Text block ▸
After I graduated I began teaching at ISA as part of my Social Service. During that time I organized another solo show: Flashback in Galería Habana. I used a multitude of media: installation, drawing, light box, and sculpture. The main achievement was my first installation using thread, which impressed the visitors.

I had spent time investigating how to knit thread sculptures and built a representation of two cattle jaws facing each other, as in a dialogue. I managed to hold the figures in space using guiding lines traced with the threads themselves. At that moment I still hadn’t succeeded in highlighting the figures, so one saw a white framework in which the jaws were stretched. I added an art video which was displayed by a television positioned inside the installation. It contained six or seven video fragments, edited at different rhythms so that the image disappeared and reappeared intermittently. It was like a conversation with spaces of silence and more or less intense dialogues. The video was a necessary complement with which I continued to work afterwards, and as the technology advanced I projected it directly onto the thread pieces.

Between Flashback and Memory Stick I presented the solo show Espectador (Spectator, 2006) in Galería Servando, where I improved the technique of thread sculptures. That same year I was invited to the official show-case of the Ninth Havana Biennial, where I built the installation Bungalow in the moat at La Cabaña. With it I experimented taking this type of thread piece to a large scale and to the exteriors.

The three- dimensional drawing work had reached a good degree of maturity. I had already created natural, architectural and mechanical figures. Then I decided to reconstruct scenes from photos of my family. The showcase consisted of paintings and three knitted installations; two of them reintroduced video.

By that time I had already found the way of highlighting the drawing on the guiding lines using ultraviolet light that, when reacting with the white thread, allowed a perfect view of the silhouette. As to the production, it was an exhibition that had everything. I was able to paint the gallery in black to create the adequate environment in which to show the illu-minated pieces for the first time, and finally achieve the holographic effect I wanted for my works. Memory Stick also broke with the normal exhibition hours in Havana, since the showcase remained lit after closing hours and could be seen all night long through the display windows of the gallery. I hung black curtains to keep the halls dark during daytime and allow the sight of the pieces when opening them at night. Thus, it would not only have a more “spectacular” character seen from many angles of the crowded corner of 23rd and 12th, but it attracted all sorts of people.

The attendance was a complete success and set the basis for my next project at the Tenth Havana Biennial (2009), Caja negra (Black Box). The representation of a full scale F22 Raptor military aircraft was the opportunity to challenge this technique in an open, exterior and public space for a month.

History and memory appear as constant elements in your artistic projection, particularly in recent years. Does that have to do with your personal identity, with the concerns of your generation, or with the distinctive ups and downs of your country?

In recent years I have put special emphasis on these two topics within my work, which have been developing since Flashback in 2004.

It has to do with all three aspects of your question. I live the present with great intensity and thus regard it to be particularly important. What you do in the present will determine what represents your past or how far you can go in the future.

Provided records ▸
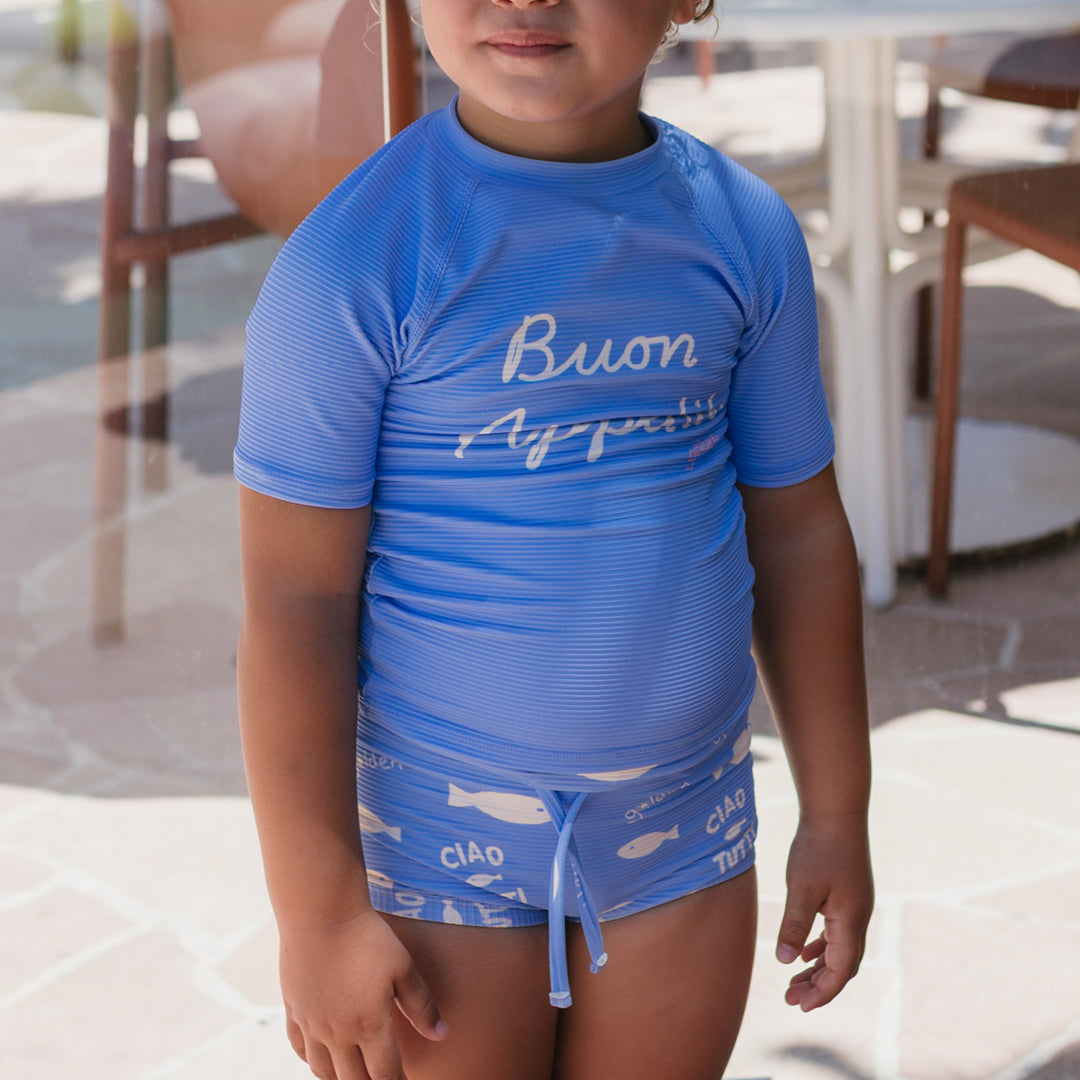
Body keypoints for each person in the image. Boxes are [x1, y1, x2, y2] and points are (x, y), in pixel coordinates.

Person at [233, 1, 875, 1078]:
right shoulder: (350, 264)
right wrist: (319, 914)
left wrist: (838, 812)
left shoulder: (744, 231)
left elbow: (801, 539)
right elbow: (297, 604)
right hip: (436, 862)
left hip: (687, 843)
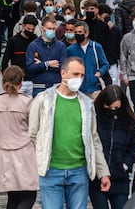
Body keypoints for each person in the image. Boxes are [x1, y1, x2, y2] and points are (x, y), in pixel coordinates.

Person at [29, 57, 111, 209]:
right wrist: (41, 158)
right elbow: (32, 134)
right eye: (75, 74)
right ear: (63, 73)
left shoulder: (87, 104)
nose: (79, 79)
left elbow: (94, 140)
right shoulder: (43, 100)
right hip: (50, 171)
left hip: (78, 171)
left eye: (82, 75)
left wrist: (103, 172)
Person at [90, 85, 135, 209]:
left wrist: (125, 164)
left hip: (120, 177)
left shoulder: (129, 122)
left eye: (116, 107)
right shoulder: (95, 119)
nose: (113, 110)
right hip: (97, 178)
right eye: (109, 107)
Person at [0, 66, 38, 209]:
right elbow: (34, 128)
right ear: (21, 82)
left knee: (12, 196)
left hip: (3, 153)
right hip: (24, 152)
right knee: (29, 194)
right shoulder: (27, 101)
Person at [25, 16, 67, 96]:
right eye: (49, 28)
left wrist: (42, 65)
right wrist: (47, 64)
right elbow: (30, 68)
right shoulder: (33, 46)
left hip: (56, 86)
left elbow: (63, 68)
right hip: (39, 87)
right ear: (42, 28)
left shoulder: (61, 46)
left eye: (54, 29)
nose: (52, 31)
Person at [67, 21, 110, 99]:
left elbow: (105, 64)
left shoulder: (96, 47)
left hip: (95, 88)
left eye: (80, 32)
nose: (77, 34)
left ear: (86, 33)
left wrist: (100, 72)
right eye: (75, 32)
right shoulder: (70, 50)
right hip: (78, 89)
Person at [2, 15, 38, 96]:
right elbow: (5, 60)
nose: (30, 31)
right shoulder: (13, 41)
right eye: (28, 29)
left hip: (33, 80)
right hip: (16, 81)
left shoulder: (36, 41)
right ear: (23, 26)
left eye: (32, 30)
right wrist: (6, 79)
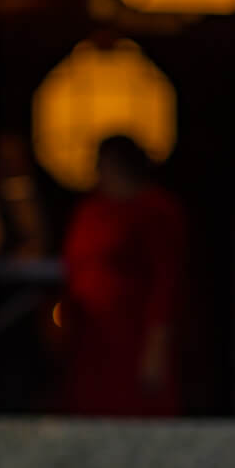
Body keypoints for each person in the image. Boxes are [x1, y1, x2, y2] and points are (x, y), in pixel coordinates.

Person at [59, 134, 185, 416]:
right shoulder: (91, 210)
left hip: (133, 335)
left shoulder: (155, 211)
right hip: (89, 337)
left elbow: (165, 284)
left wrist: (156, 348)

...

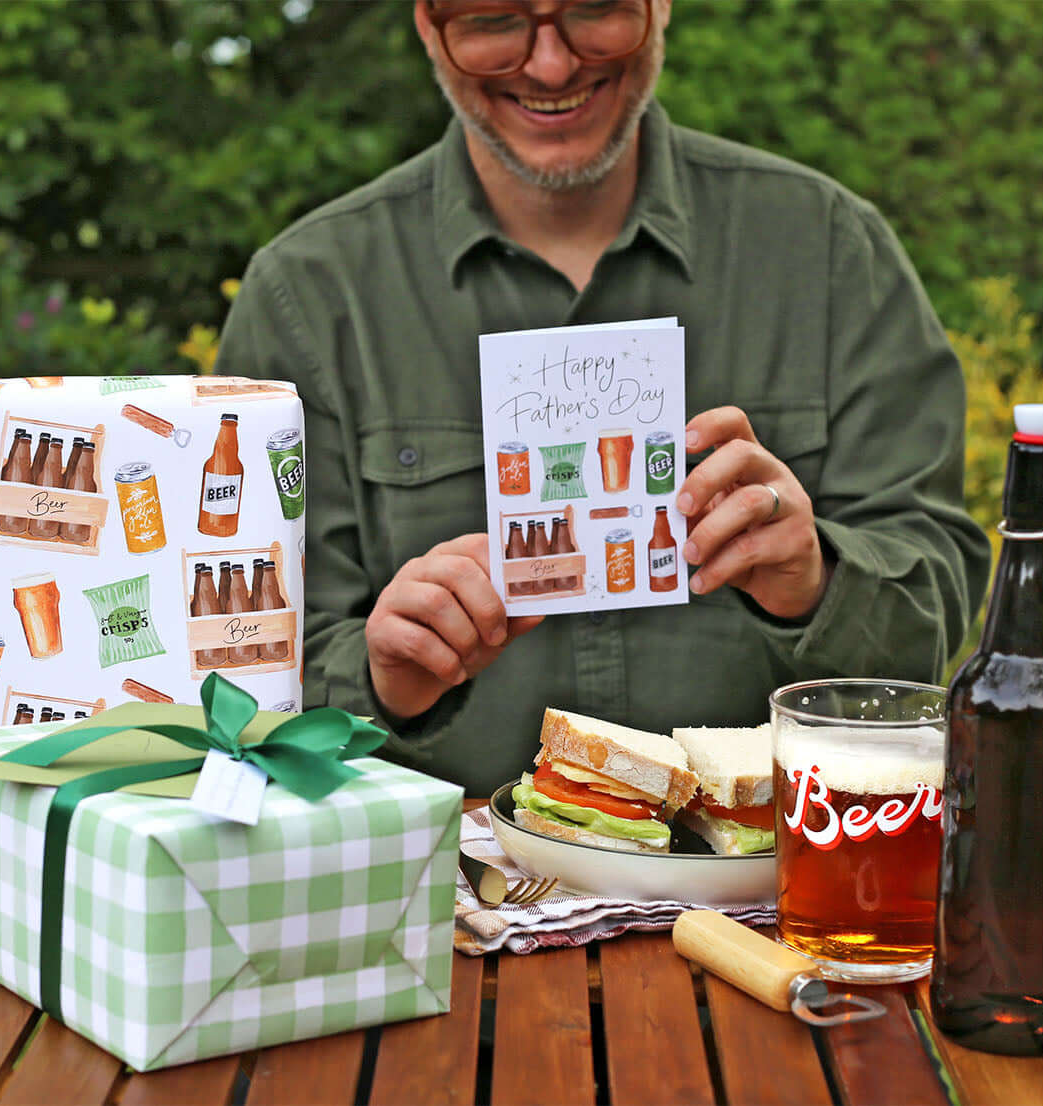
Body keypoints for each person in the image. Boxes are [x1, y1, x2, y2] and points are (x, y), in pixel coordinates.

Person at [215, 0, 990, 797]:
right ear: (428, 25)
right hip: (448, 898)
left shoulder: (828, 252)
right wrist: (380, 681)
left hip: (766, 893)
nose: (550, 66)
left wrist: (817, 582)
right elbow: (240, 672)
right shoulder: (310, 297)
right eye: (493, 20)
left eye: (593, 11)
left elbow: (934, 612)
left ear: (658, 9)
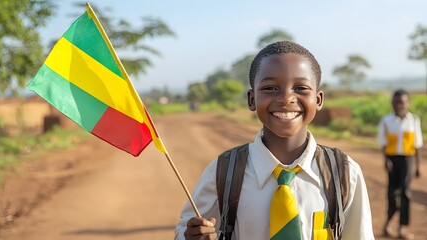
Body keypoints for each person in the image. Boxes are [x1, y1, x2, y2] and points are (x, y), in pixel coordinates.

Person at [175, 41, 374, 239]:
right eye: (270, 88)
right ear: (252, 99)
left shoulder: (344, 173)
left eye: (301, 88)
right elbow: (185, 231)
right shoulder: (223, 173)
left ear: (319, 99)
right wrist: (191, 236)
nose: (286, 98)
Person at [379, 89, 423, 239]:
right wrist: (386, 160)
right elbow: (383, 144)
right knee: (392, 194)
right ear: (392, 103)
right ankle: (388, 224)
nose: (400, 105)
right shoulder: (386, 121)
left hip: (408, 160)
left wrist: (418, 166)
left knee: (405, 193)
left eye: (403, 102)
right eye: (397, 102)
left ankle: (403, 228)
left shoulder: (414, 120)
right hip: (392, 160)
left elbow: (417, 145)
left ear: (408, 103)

==

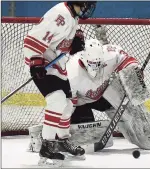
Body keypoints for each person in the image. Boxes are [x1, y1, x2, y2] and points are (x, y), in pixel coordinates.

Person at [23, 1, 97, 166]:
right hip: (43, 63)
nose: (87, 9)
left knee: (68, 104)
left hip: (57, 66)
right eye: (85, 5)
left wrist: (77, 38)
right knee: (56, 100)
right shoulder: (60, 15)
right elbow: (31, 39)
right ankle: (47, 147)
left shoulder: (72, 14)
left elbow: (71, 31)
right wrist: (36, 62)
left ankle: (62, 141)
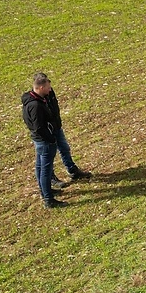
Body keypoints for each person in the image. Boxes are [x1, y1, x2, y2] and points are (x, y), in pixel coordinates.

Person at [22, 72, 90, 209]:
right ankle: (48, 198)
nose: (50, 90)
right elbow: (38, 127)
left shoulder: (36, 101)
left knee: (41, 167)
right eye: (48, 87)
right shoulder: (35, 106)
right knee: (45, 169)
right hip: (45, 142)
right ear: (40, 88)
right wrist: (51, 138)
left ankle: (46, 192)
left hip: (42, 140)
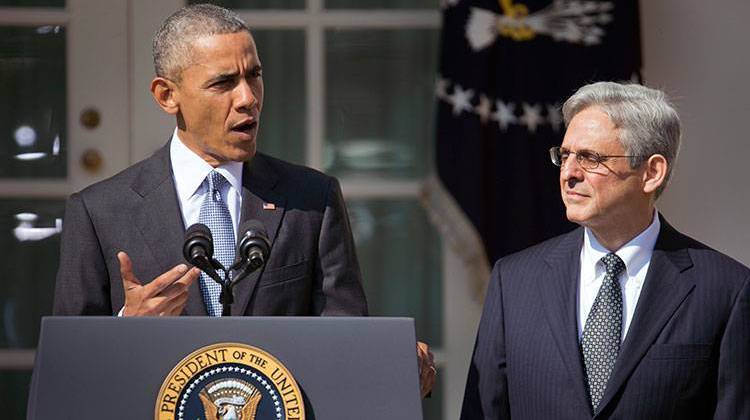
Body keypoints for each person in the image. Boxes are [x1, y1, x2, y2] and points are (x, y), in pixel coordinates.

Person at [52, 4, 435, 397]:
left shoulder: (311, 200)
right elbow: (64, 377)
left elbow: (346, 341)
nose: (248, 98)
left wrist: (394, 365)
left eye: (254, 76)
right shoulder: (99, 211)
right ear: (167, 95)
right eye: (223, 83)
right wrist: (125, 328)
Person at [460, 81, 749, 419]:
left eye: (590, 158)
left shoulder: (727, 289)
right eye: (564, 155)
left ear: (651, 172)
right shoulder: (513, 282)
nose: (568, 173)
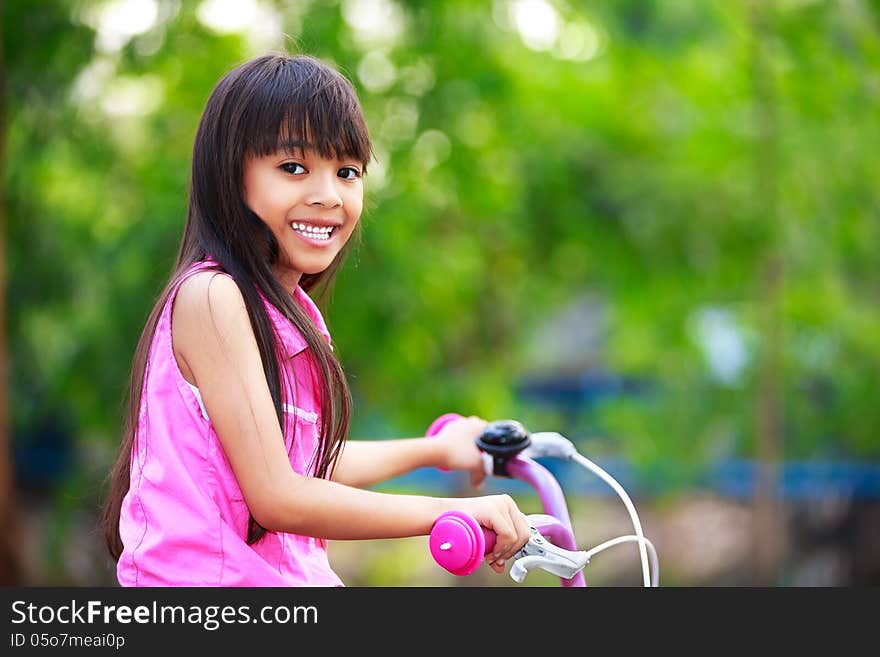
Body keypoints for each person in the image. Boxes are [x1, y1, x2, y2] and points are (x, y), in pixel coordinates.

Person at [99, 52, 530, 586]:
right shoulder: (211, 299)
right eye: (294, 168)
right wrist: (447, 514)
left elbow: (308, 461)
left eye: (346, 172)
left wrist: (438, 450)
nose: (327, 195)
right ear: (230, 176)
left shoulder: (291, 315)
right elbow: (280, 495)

What to work on ▸
1. From the interview about the thread installations, return the passage word for word, beginning at the words "History and memory" and stopping after "in the future.".
2. Translate into Spanish this sentence from the interview about the thread installations: "The video was a necessary complement with which I continued to work afterwards, and as the technology advanced I projected it directly onto the thread pieces."

Set of answers ▸
1.
History and memory appear as constant elements in your artistic projection, particularly in recent years. Does that have to do with your personal identity, with the concerns of your generation, or with the distinctive ups and downs of your country?

In recent years I have put special emphasis on these two topics within my work, which have been developing since Flashback in 2004.

It has to do with all three aspects of your question. I live the present with great intensity and thus regard it to be particularly important. What you do in the present will determine what represents your past or how far you can go in the future.

2. El video era un complemento necesario con el que seguí trabajando después, y a medida que avanzaba la tecnología lo proyecté directamente sobre las piezas de hilo.